Photograph: Mugley

Panel 1. Green new deal — what  changes do we need to make?

Cheryl Buchanan
Chair of the Kooma Traditional Owners Association, Cheryl Buchanan from Queensland. Recently appointed to the Murray Darling Community Committee, Cheryl has a long and distinguished history in Aboriginal affairs. She was 2005 NAIDOC person of the year and is currently devoting her considerably energy to looking after Kooma traditional lands centred on Murra Murra in south west Queensland.

Lin Hatfield Dodds
Lin Hatfield Dodds is the National Director of UnitingCare Australia and former President of the Australian Council of Social Service.  She has worked as a psychologist in government and community settings including on drug rehabilitation and with young people at risk, taking a particular interest in trauma and abuse.  She has also advised federal and state governments on health, health ethics and community services.

Iain McGill
Iain McGill, Senior Lecturer in the School of Electrical Engineering and Telecommunications at the University of New South Wales, and Joint Director (Engineering) for the University’s Centre for Energy and Environmental Markets (CEEM).  His teaching and research interests include electricity industry restructuring, the Australian National Electricity Market, and sustainable energy technologies with a particular focus on wind power, energy policy and environmental
regulation.

Dean Mighell
Dean Mighell has been State Secretary of the Electrical Trades Union (Victorian Branch) since 1995 and is also National Vice President of the CEPU Electrical Division and on the Victorian Trades Hall Executive. He started out as an apprentice electrician in 1979 and became the youngest ever full-time organiser with the ETU in 1988. He is a member of the ACTU Environment Committee and the Victorian Building Industry Consultative Council.

Georgia Miller
Georgia Miller from Tasmania, coordinator of the Friends of the Earth Australia Nanotechnology Project since 2005.  She has been engaged in environment and social change campaigns since the mid-1990s, including in relation to genetically modified organisms.  She is particularly interested in supporting greater funding for public interest science and in making technology more responsive to social and environmental needs.

--- Dataset excerpt ---

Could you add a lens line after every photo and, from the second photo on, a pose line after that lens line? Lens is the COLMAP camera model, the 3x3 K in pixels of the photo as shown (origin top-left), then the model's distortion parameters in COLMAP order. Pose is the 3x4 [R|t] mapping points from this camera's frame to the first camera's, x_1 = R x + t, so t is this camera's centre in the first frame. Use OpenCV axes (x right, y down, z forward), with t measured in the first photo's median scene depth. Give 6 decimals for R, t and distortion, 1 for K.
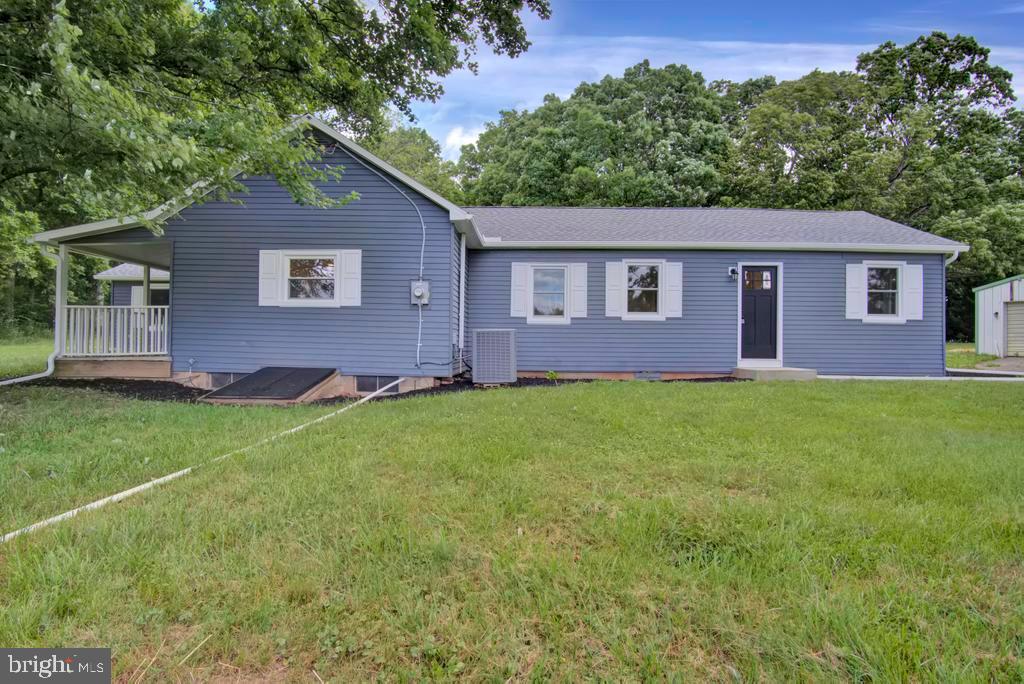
lens RADIAL K [[552.7, 0, 511.9], [0, 552.7, 340.1], [0, 0, 1]] dist [-0.015383, 0.003226]
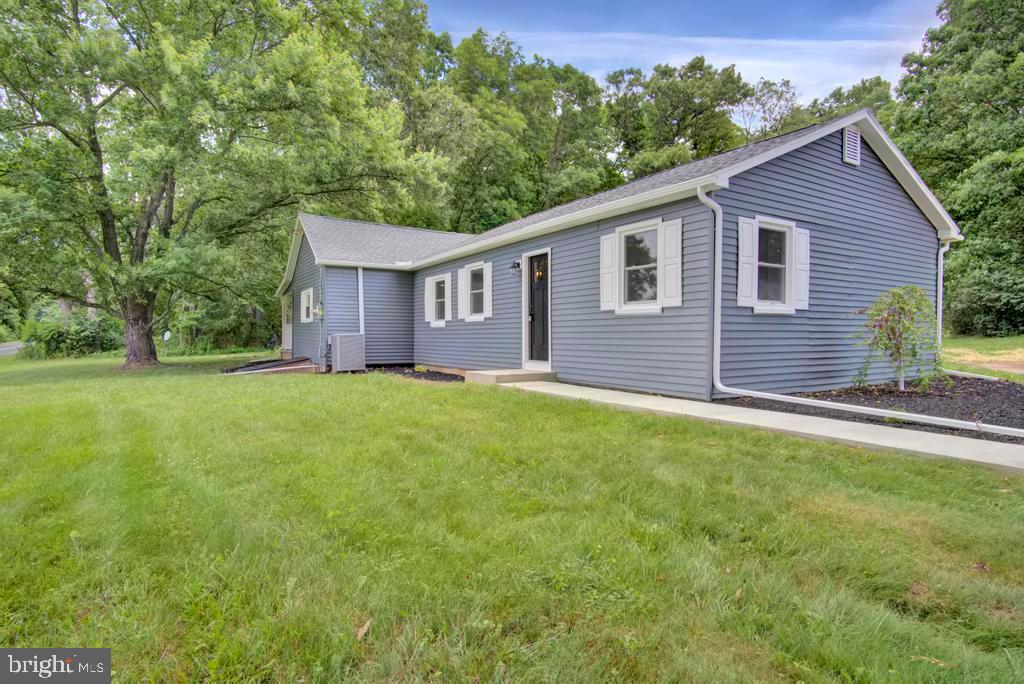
lens RADIAL K [[552.7, 0, 515.1], [0, 552.7, 340.1], [0, 0, 1]] dist [-0.015383, 0.003226]
pose [[0.530006, -0.000936, -0.847994, 1.176476], [0.002825, 0.999996, 0.000662, 0.000379], [0.847989, -0.002747, 0.530006, 0.502027]]
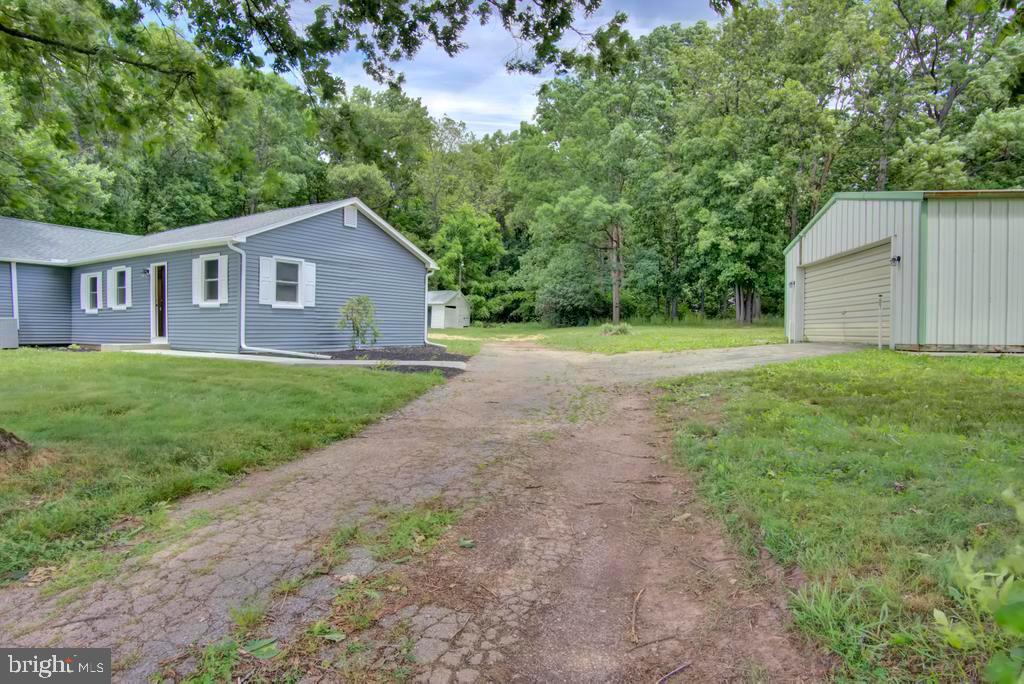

--- Questions on the material ---
- A) From the panel biographies, please return word for word the part that opens with the words containing "Panel 1. Green" and closes with "south west Queensland.".
- B) According to the panel biographies, since what year has Dean Mighell been State Secretary of the Electrical Trades Union (Victorian Branch)?

--- Solutions by task ---
- A)
Panel 1. Green new deal — what  changes do we need to make?

Cheryl Buchanan
Chair of the Kooma Traditional Owners Association, Cheryl Buchanan from Queensland. Recently appointed to the Murray Darling Community Committee, Cheryl has a long and distinguished history in Aboriginal affairs. She was 2005 NAIDOC person of the year and is currently devoting her considerably energy to looking after Kooma traditional lands centred on Murra Murra in south west Queensland.

- B) Since 1995.